[Page start]
DoJ indicted California resident Tassilo Heinrich, charging him with aggravated identity theft and conspiracy to commit wire fraud.

According to DoJ, The Victim Company was an e-commerce platform for online stores that offered services to online merchants, including payments, marketing, shipping, and customer engagement tools. Press reporting identifies the company as Shopify. (See https://techcrunch.com/2021/04/05/shopify-breach-hacker-indicted/) (See also: https://techcrunch.com/2020/09/23/shopify-data-merchant-breach/)

Un-indicted Co-Conspirator 1 (‘UCC1’) was a Philippines-based employee of a third-party contractor who provided customer support services for the Victim Company.

UCC1 was authorized to access certain portions of the Victim Company’s internal network solely for the purpose of performing customer service work for the Victim Company; UCC1 was not authorized to access any portions of the Victim Company’s internal network for any other purpose.
[Page end]
* [Exercise a]
Please format the classification lines in all the records below as a numbered list, skipping blank lines and leaving the pictures out.
[Information supplied start]
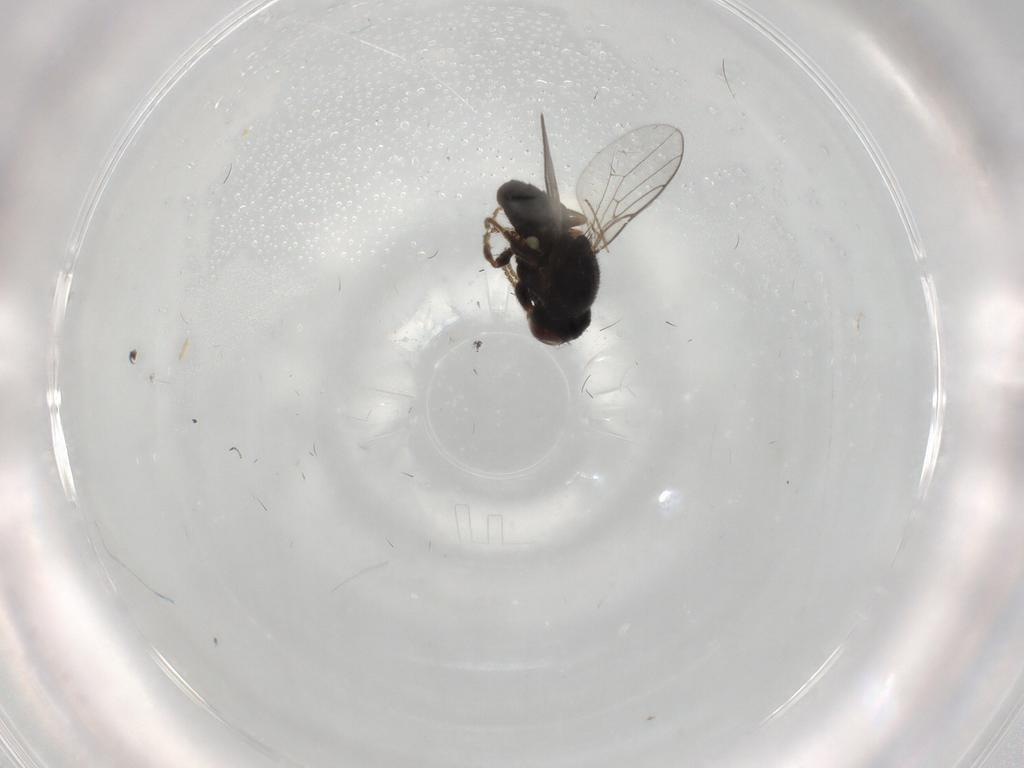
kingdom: Animalia
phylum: Arthropoda
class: Insecta
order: Diptera
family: Chloropidae
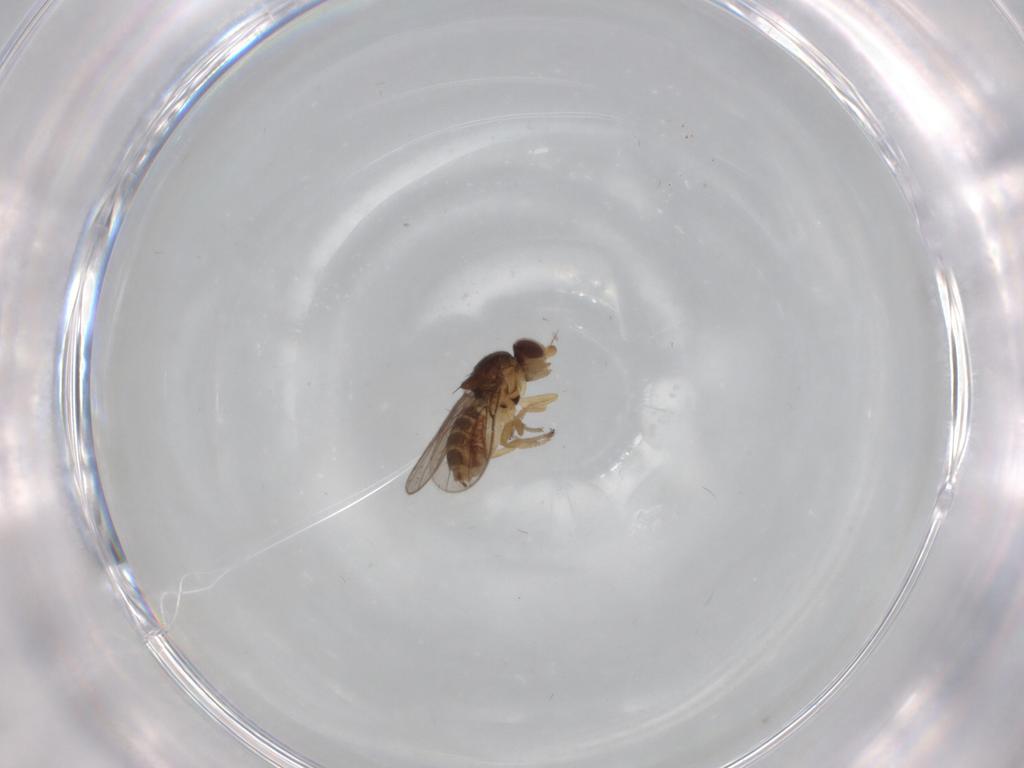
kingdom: Animalia
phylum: Arthropoda
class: Insecta
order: Diptera
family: Chloropidae
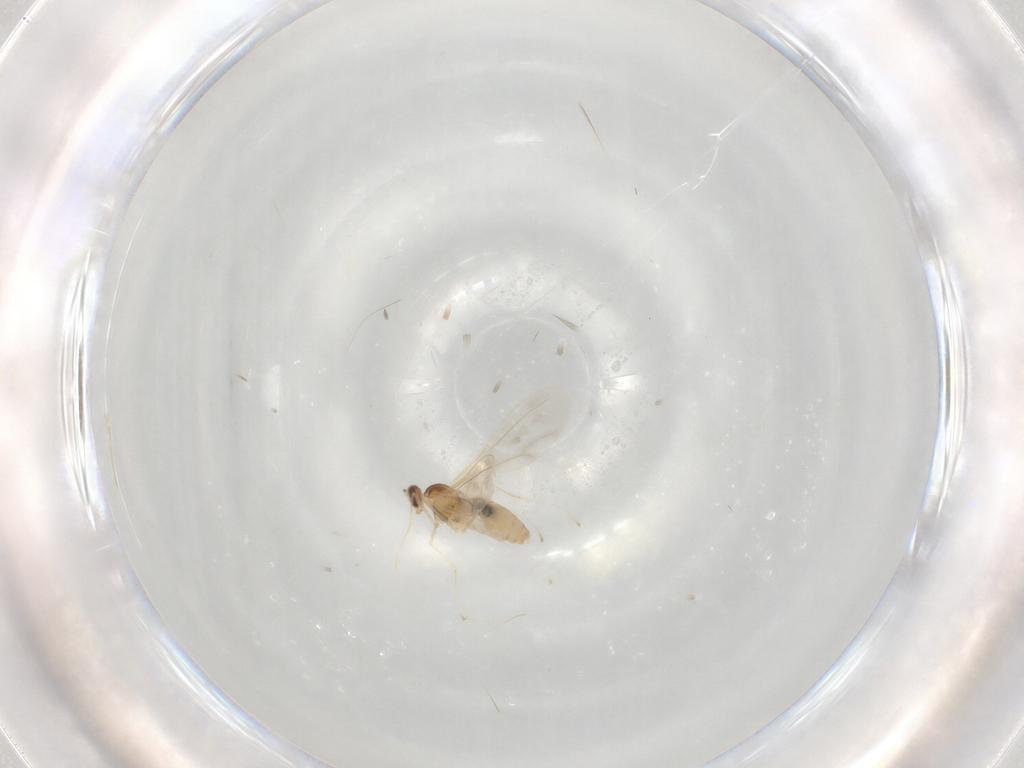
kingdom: Animalia
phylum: Arthropoda
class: Insecta
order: Diptera
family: Cecidomyiidae
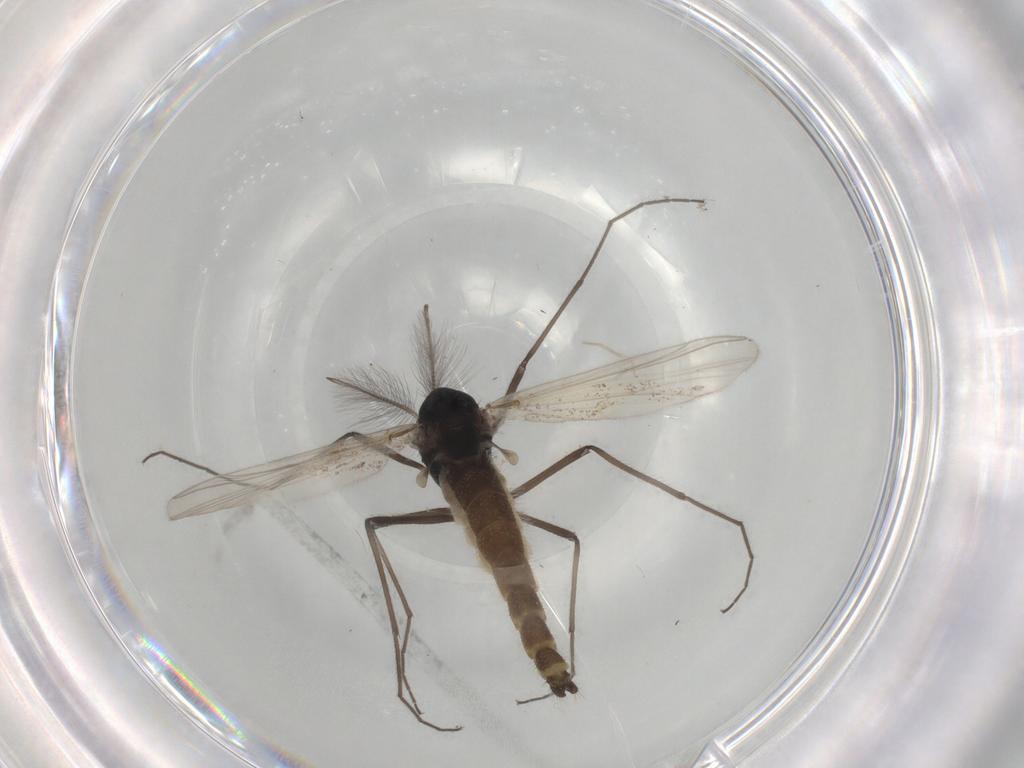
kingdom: Animalia
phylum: Arthropoda
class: Insecta
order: Diptera
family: Chironomidae
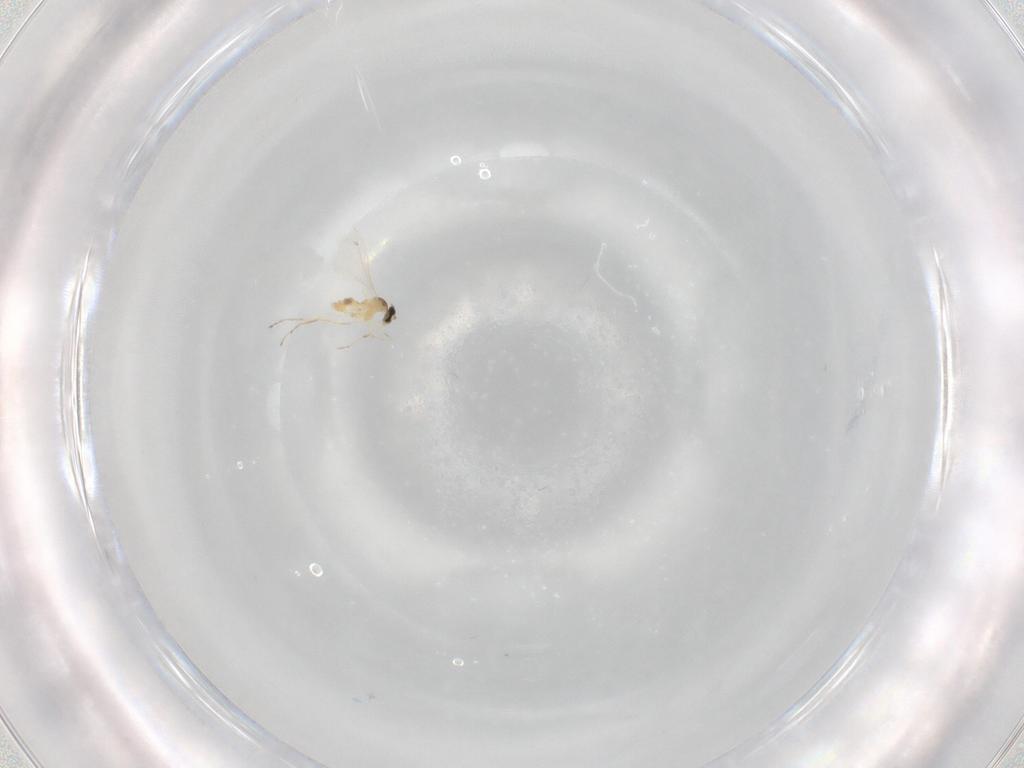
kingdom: Animalia
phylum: Arthropoda
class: Insecta
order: Diptera
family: Cecidomyiidae
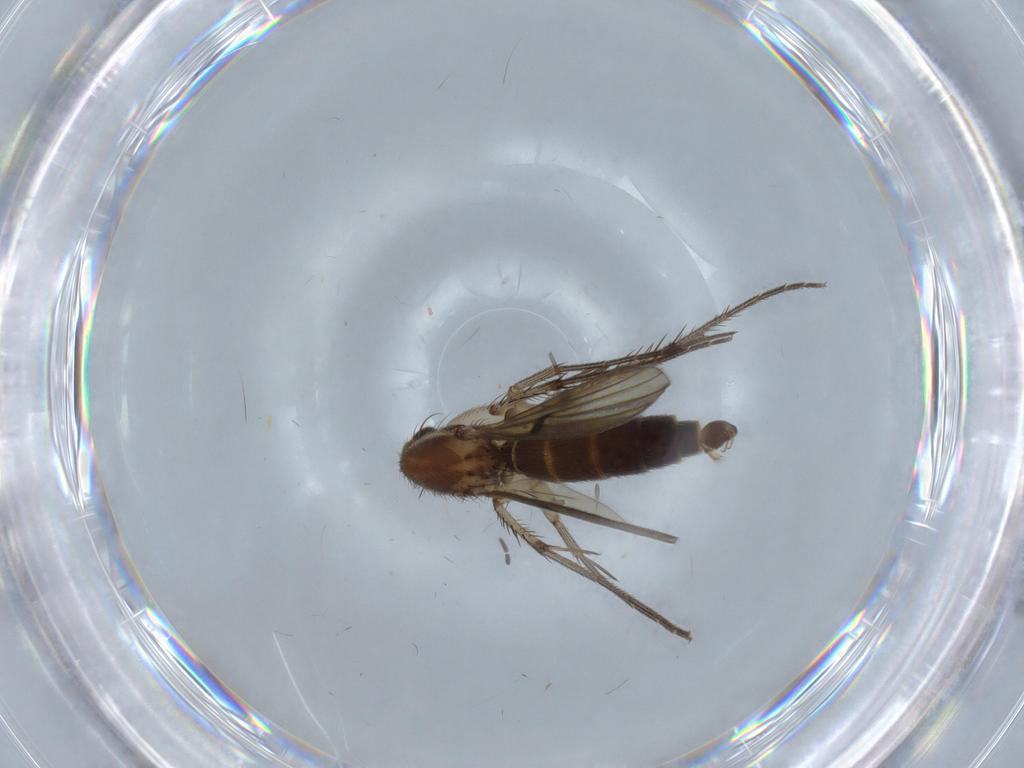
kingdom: Animalia
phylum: Arthropoda
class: Insecta
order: Diptera
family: Mycetophilidae
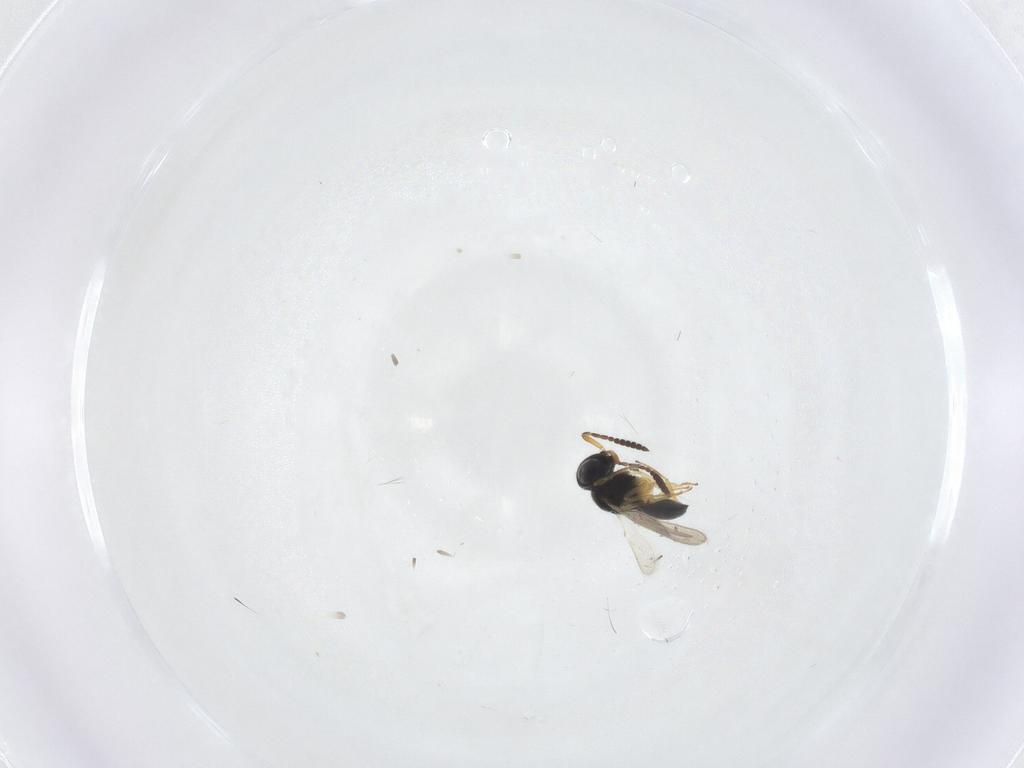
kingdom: Animalia
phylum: Arthropoda
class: Insecta
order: Hymenoptera
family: Scelionidae
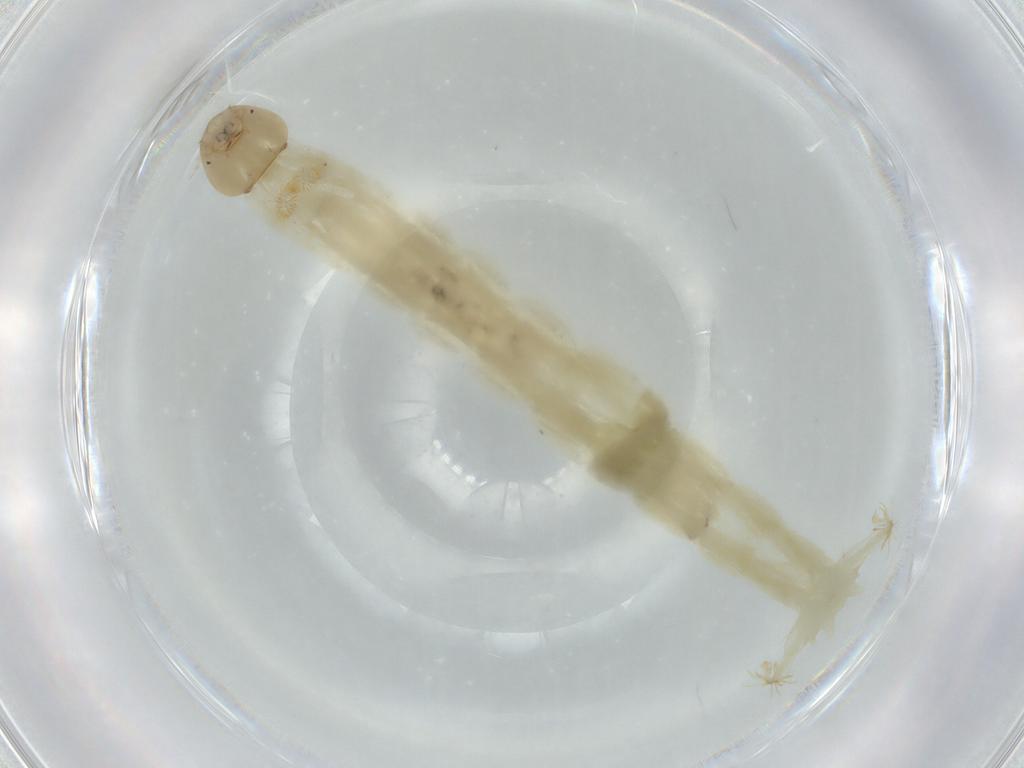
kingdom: Animalia
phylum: Arthropoda
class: Insecta
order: Diptera
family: Chironomidae
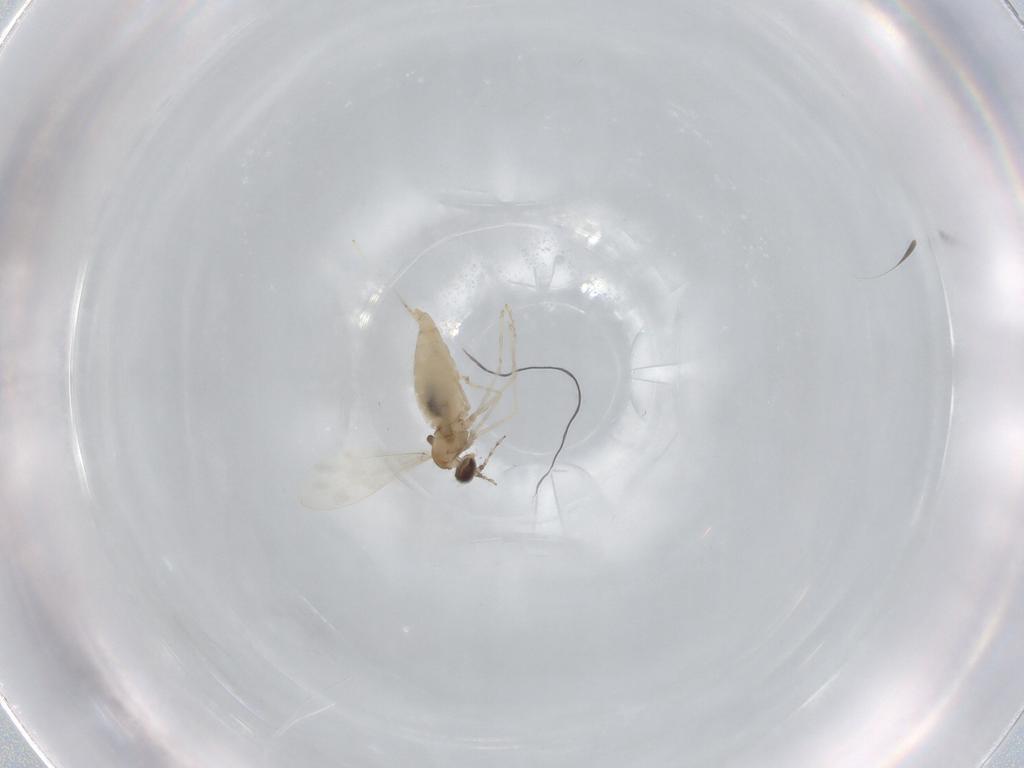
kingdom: Animalia
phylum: Arthropoda
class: Insecta
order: Diptera
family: Cecidomyiidae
[Information supplied end]
* [Exercise b]
In one to three sentences, explain why the indictment summary above says UCC1 was allowed into certain portions of the Victim Company's internal network.

* [Exercise solution a]
1. kingdom: Animalia
2. phylum: Arthropoda
3. class: Insecta
4. order: Diptera
5. family: Chloropidae
6. kingdom: Animalia
7. phylum: Arthropoda
8. class: Insecta
9. order: Diptera
10. family: Chloropidae
11. kingdom: Animalia
12. phylum: Arthropoda
13. class: Insecta
14. order: Diptera
15. family: Cecidomyiidae
16. kingdom: Animalia
17. phylum: Arthropoda
18. class: Insecta
19. order: Diptera
20. family: Chironomidae
21. kingdom: Animalia
22. phylum: Arthropoda
23. class: Insecta
24. order: Diptera
25. family: Cecidomyiidae
26. kingdom: Animalia
27. phylum: Arthropoda
28. class: Insecta
29. order: Diptera
30. family: Mycetophilidae
31. kingdom: Animalia
32. phylum: Arthropoda
33. class: Insecta
34. order: Hymenoptera
35. family: Scelionidae
36. kingdom: Animalia
37. phylum: Arthropoda
38. class: Insecta
39. order: Diptera
40. family: Chironomidae
41. kingdom: Animalia
42. phylum: Arthropoda
43. class: Insecta
44. order: Diptera
45. family: Cecidomyiidae

* [Exercise solution b]
UCC1 worked for a third-party contractor that provided customer support services for the Victim Company. UCC1 was authorized to access those portions solely to perform customer service work for the Victim Company. Access for any other purpose was not authorized.